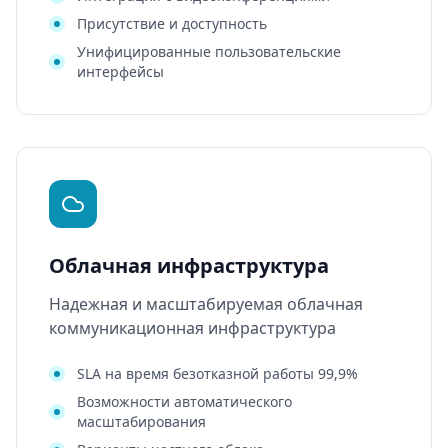
Присутствие и доступность
Унифицированные пользовательские
интерфейсы
Облачная инфраструктура
Надежная и масштабируемая облачная
коммуникационная инфраструктура
SLA на время безотказной работы 99,9%
Возможности автоматического
масштабирования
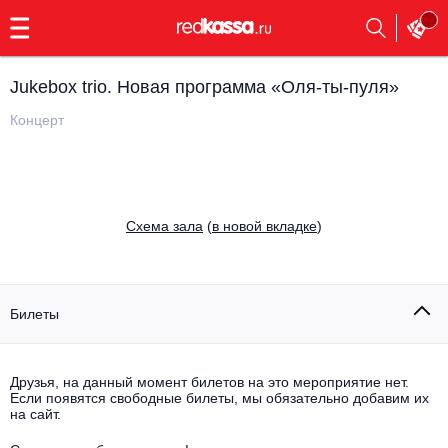
с
9:00
до
23:00
Jukebox trio. Новая программа «Оля-ты-пуля»
Заказать
обратный
Концерт
звонок
Главная
Все события
Выбрать мероприятие
Инди
Cхема зала
(
в новой вкладке
)
Все события
Как купить
Электронная музыка
Rap, hip-hop, RnB
Билеты
Все события
Контакты
Панк
Поэтический вечер
Друзья, на данный момент билетов на это мероприятие нет.
Если появятся свободные билеты, мы обязательно добавим их
Все события
Выбрать другой город
Концерты на теплоходе
на сайт.
Опера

====

## The task
Copy the listing above word for word, from its start through the line containing "масштабирования", inclusive. Leave the pictures out of your copy.

## Completed exercise
Присутствие и доступность
Унифицированные пользовательские
интерфейсы
Облачная инфраструктура
Надежная и масштабируемая облачная
коммуникационная инфраструктура
SLA на время безотказной работы 99,9%
Возможности автоматического
масштабирования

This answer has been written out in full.